Transcribe the lines exactly, beginning with the one that contains "20: (53, 14)" and ending with the final line of the records. Do not transcribe pictures.

Start of Material provided

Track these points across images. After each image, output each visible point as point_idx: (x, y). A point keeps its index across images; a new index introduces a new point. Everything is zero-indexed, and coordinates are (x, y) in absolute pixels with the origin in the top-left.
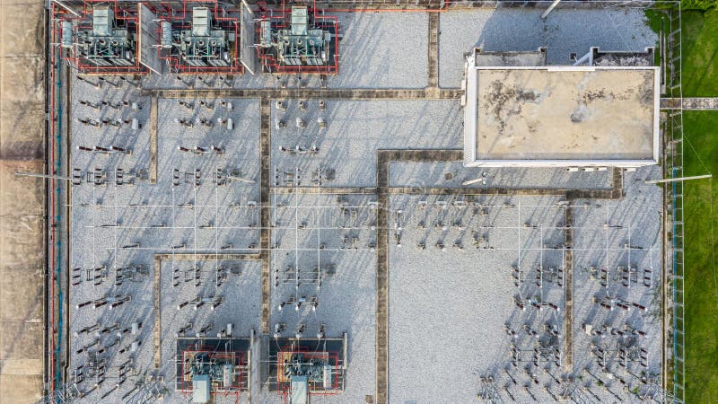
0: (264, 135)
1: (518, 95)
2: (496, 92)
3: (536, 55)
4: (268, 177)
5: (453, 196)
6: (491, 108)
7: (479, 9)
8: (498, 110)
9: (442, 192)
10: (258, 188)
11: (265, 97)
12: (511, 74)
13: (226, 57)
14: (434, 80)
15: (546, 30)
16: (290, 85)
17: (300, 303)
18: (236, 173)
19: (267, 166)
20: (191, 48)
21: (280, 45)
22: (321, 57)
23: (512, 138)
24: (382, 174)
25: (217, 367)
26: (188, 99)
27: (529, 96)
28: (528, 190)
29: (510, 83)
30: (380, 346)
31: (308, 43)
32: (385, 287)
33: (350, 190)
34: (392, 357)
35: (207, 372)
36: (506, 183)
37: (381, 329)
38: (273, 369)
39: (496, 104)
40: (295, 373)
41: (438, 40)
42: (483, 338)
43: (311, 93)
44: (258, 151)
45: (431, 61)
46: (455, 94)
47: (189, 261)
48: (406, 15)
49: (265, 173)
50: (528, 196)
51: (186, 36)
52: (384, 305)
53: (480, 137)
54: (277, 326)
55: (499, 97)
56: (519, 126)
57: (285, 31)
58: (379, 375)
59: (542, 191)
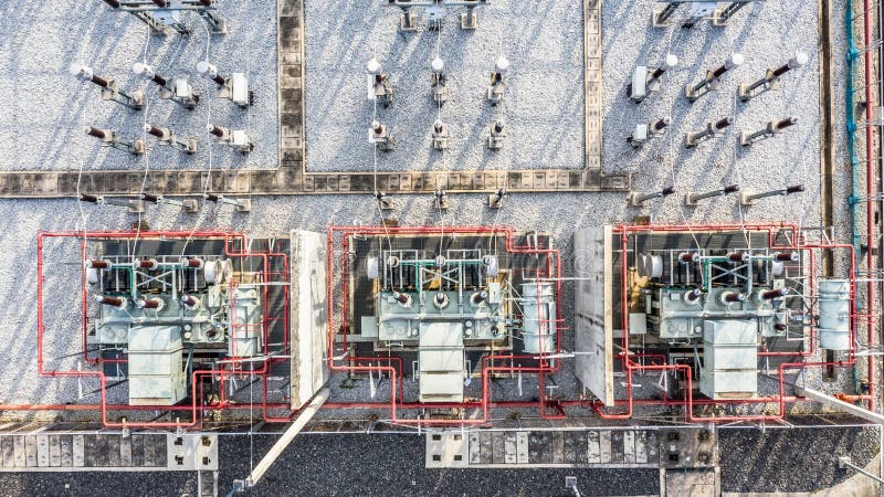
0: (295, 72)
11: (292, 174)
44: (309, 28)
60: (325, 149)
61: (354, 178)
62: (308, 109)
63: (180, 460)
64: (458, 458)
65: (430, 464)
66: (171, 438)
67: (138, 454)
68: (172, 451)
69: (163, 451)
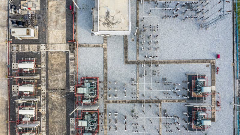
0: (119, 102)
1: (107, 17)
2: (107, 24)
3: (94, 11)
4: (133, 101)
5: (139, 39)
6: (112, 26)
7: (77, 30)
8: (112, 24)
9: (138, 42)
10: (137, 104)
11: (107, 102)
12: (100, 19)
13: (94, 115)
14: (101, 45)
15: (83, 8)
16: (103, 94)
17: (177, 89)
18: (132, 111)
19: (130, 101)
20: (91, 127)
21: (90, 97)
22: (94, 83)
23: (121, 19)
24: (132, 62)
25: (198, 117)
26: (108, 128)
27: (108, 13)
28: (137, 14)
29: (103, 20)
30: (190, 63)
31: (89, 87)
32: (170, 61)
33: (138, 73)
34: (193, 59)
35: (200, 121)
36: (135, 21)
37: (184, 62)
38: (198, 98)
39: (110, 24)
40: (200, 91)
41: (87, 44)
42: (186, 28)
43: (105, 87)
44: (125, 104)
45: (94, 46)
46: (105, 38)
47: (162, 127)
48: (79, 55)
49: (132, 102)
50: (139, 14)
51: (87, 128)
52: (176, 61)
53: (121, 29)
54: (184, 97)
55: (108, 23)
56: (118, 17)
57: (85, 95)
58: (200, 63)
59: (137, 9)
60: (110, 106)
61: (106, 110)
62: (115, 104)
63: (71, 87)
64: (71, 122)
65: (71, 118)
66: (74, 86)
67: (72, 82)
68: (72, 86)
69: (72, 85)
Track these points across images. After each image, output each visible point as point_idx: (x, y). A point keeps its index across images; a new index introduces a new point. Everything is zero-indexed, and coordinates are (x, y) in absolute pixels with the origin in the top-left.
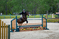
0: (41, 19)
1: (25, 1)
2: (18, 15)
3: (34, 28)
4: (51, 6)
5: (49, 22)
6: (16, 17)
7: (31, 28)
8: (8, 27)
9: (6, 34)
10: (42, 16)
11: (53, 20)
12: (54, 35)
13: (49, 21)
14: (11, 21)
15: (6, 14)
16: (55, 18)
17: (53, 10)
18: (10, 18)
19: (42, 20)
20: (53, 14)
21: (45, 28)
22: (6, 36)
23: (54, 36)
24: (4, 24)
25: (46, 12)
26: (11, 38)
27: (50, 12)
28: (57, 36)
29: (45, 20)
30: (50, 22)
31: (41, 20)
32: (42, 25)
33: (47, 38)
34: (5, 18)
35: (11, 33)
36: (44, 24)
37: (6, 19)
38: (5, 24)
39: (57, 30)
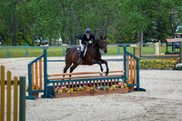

End of Material provided

Answer to this exercise:
20: (53, 14)
21: (45, 28)
22: (6, 36)
23: (54, 36)
24: (4, 24)
25: (46, 12)
26: (11, 38)
27: (50, 12)
28: (57, 36)
29: (45, 20)
30: (50, 22)
31: (41, 20)
32: (42, 25)
33: (47, 38)
34: (5, 18)
35: (11, 33)
36: (44, 24)
37: (6, 19)
38: (5, 24)
39: (57, 30)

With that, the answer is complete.